§ **PROBLEM REQUIREMENTS**: Look through the records, and wherever the string "docker" turns up, copy out that line.

§ **GIVEN RECORDS**:
*** Begin section ***
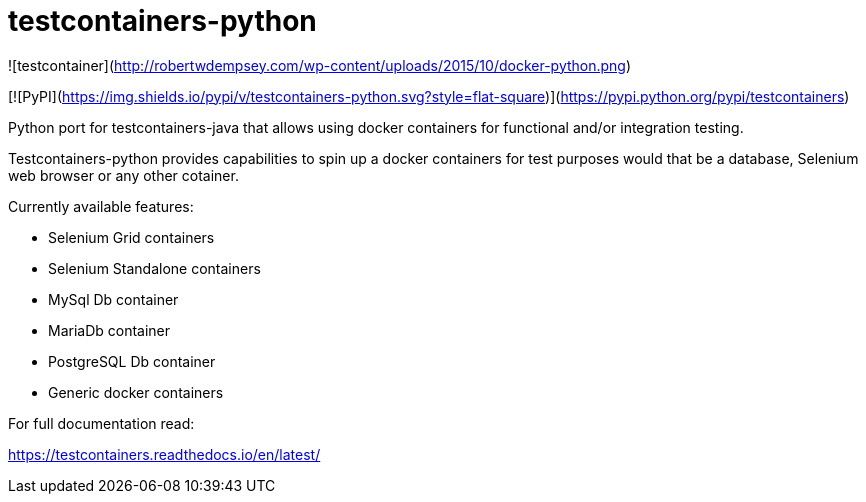= testcontainers-python

![testcontainer](http://robertwdempsey.com/wp-content/uploads/2015/10/docker-python.png)

[![PyPI](https://img.shields.io/pypi/v/testcontainers-python.svg?style=flat-square)](https://pypi.python.org/pypi/testcontainers)

Python port for testcontainers-java that allows using docker containers for functional and/or integration testing.

Testcontainers-python provides capabilities to spin up a docker containers for test purposes would that be a database, Selenium web browser or any other cotainer.

Currently available features:

- Selenium Grid containers
- Selenium Standalone containers
- MySql Db container
- MariaDb container
- PostgreSQL Db container
- Generic docker containers

For full documentation read:

https://testcontainers.readthedocs.io/en/latest/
*** End section ***
§ **ANSWER SPACE**:
![testcontainer](http://robertwdempsey.com/wp-content/uploads/2015/10/docker-python.png)
Python port for testcontainers-java that allows using docker containers for functional and/or integration testing.
Testcontainers-python provides capabilities to spin up a docker containers for test purposes would that be a database, Selenium web browser or any other cotainer.
- Generic docker containers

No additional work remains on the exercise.